## Given records
* * * * *

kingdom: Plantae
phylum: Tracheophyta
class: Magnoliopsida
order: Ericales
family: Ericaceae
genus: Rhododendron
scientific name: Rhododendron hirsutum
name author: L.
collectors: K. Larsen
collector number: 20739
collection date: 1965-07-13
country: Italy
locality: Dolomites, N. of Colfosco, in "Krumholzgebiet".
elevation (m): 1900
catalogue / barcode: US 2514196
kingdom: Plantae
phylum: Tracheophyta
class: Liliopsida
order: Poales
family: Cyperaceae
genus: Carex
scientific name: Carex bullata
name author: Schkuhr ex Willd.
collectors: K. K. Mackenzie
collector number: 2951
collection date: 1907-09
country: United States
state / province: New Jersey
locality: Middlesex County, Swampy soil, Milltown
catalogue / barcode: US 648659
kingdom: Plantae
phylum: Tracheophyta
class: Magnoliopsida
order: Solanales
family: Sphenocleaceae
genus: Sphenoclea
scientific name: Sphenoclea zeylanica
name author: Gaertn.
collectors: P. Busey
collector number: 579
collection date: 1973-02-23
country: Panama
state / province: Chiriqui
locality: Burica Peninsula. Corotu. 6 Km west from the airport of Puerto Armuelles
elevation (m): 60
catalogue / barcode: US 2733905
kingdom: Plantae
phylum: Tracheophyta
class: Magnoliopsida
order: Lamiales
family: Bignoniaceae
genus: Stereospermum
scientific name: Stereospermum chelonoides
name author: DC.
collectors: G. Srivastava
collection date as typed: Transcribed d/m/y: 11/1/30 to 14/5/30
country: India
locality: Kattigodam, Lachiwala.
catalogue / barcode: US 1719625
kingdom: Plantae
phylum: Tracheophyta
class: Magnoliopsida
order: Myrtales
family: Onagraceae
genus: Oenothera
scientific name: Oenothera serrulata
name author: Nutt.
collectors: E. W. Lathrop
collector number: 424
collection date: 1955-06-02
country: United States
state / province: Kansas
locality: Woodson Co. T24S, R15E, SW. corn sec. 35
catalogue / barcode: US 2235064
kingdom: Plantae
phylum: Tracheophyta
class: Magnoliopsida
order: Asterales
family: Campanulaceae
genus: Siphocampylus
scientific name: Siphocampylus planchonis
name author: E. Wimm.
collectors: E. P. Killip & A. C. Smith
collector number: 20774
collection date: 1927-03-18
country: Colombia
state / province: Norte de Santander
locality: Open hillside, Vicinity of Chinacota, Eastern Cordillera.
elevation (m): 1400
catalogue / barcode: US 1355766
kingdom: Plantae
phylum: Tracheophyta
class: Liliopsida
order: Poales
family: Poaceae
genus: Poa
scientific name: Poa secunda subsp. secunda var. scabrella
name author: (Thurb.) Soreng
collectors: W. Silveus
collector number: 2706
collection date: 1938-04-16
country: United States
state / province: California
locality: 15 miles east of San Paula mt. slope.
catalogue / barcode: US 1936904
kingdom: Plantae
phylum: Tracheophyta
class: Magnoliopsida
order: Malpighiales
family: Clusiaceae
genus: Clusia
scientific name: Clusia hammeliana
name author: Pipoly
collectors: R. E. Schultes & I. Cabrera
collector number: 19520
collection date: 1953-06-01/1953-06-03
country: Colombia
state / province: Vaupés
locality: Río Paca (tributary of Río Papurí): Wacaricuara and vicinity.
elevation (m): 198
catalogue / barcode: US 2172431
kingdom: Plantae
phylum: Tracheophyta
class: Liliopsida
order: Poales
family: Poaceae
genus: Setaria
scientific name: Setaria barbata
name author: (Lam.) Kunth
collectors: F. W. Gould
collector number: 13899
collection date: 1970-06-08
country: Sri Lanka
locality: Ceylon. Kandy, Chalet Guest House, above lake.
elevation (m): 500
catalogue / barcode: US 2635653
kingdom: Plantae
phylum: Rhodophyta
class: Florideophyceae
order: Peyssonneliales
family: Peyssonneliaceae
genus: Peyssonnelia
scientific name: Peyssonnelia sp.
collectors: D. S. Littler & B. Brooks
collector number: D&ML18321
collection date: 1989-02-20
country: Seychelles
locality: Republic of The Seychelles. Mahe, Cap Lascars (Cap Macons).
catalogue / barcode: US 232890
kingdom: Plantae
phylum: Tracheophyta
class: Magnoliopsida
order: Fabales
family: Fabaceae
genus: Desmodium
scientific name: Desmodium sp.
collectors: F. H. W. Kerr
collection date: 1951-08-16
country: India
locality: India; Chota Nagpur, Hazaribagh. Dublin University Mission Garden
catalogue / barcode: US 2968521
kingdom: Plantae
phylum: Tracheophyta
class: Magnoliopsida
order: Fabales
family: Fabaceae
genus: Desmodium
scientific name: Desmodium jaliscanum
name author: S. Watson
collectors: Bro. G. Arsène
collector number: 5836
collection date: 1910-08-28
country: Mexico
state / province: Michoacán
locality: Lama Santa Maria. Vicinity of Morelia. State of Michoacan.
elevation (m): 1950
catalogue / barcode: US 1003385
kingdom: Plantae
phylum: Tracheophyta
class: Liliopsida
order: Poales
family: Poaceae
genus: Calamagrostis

* * * * *

## Stated goal
Copy every line of the rows above word for word, with no changes.

## Answer to this problem
kingdom: Plantae
phylum: Tracheophyta
class: Magnoliopsida
order: Ericales
family: Ericaceae
genus: Rhododendron
scientific name: Rhododendron hirsutum
name author: L.
collectors: K. Larsen
collector number: 20739
collection date: 1965-07-13
country: Italy
locality: Dolomites, N. of Colfosco, in "Krumholzgebiet".
elevation (m): 1900
catalogue / barcode: US 2514196
kingdom: Plantae
phylum: Tracheophyta
class: Liliopsida
order: Poales
family: Cyperaceae
genus: Carex
scientific name: Carex bullata
name author: Schkuhr ex Willd.
collectors: K. K. Mackenzie
collector number: 2951
collection date: 1907-09
country: United States
state / province: New Jersey
locality: Middlesex County, Swampy soil, Milltown
catalogue / barcode: US 648659
kingdom: Plantae
phylum: Tracheophyta
class: Magnoliopsida
order: Solanales
family: Sphenocleaceae
genus: Sphenoclea
scientific name: Sphenoclea zeylanica
name author: Gaertn.
collectors: P. Busey
collector number: 579
collection date: 1973-02-23
country: Panama
state / province: Chiriqui
locality: Burica Peninsula. Corotu. 6 Km west from the airport of Puerto Armuelles
elevation (m): 60
catalogue / barcode: US 2733905
kingdom: Plantae
phylum: Tracheophyta
class: Magnoliopsida
order: Lamiales
family: Bignoniaceae
genus: Stereospermum
scientific name: Stereospermum chelonoides
name author: DC.
collectors: G. Srivastava
collection date as typed: Transcribed d/m/y: 11/1/30 to 14/5/30
country: India
locality: Kattigodam, Lachiwala.
catalogue / barcode: US 1719625
kingdom: Plantae
phylum: Tracheophyta
class: Magnoliopsida
order: Myrtales
family: Onagraceae
genus: Oenothera
scientific name: Oenothera serrulata
name author: Nutt.
collectors: E. W. Lathrop
collector number: 424
collection date: 1955-06-02
country: United States
state / province: Kansas
locality: Woodson Co. T24S, R15E, SW. corn sec. 35
catalogue / barcode: US 2235064
kingdom: Plantae
phylum: Tracheophyta
class: Magnoliopsida
order: Asterales
family: Campanulaceae
genus: Siphocampylus
scientific name: Siphocampylus planchonis
name author: E. Wimm.
collectors: E. P. Killip & A. C. Smith
collector number: 20774
collection date: 1927-03-18
country: Colombia
state / province: Norte de Santander
locality: Open hillside, Vicinity of Chinacota, Eastern Cordillera.
elevation (m): 1400
catalogue / barcode: US 1355766
kingdom: Plantae
phylum: Tracheophyta
class: Liliopsida
order: Poales
family: Poaceae
genus: Poa
scientific name: Poa secunda subsp. secunda var. scabrella
name author: (Thurb.) Soreng
collectors: W. Silveus
collector number: 2706
collection date: 1938-04-16
country: United States
state / province: California
locality: 15 miles east of San Paula mt. slope.
catalogue / barcode: US 1936904
kingdom: Plantae
phylum: Tracheophyta
class: Magnoliopsida
order: Malpighiales
family: Clusiaceae
genus: Clusia
scientific name: Clusia hammeliana
name author: Pipoly
collectors: R. E. Schultes & I. Cabrera
collector number: 19520
collection date: 1953-06-01/1953-06-03
country: Colombia
state / province: Vaupés
locality: Río Paca (tributary of Río Papurí): Wacaricuara and vicinity.
elevation (m): 198
catalogue / barcode: US 2172431
kingdom: Plantae
phylum: Tracheophyta
class: Liliopsida
order: Poales
family: Poaceae
genus: Setaria
scientific name: Setaria barbata
name author: (Lam.) Kunth
collectors: F. W. Gould
collector number: 13899
collection date: 1970-06-08
country: Sri Lanka
locality: Ceylon. Kandy, Chalet Guest House, above lake.
elevation (m): 500
catalogue / barcode: US 2635653
kingdom: Plantae
phylum: Rhodophyta
class: Florideophyceae
order: Peyssonneliales
family: Peyssonneliaceae
genus: Peyssonnelia
scientific name: Peyssonnelia sp.
collectors: D. S. Littler & B. Brooks
collector number: D&ML18321
collection date: 1989-02-20
country: Seychelles
locality: Republic of The Seychelles. Mahe, Cap Lascars (Cap Macons).
catalogue / barcode: US 232890
kingdom: Plantae
phylum: Tracheophyta
class: Magnoliopsida
order: Fabales
family: Fabaceae
genus: Desmodium
scientific name: Desmodium sp.
collectors: F. H. W. Kerr
collection date: 1951-08-16
country: India
locality: India; Chota Nagpur, Hazaribagh. Dublin University Mission Garden
catalogue / barcode: US 2968521
kingdom: Plantae
phylum: Tracheophyta
class: Magnoliopsida
order: Fabales
family: Fabaceae
genus: Desmodium
scientific name: Desmodium jaliscanum
name author: S. Watson
collectors: Bro. G. Arsène
collector number: 5836
collection date: 1910-08-28
country: Mexico
state / province: Michoacán
locality: Lama Santa Maria. Vicinity of Morelia. State of Michoacan.
elevation (m): 1950
catalogue / barcode: US 1003385
kingdom: Plantae
phylum: Tracheophyta
class: Liliopsida
order: Poales
family: Poaceae
genus: Calamagrostis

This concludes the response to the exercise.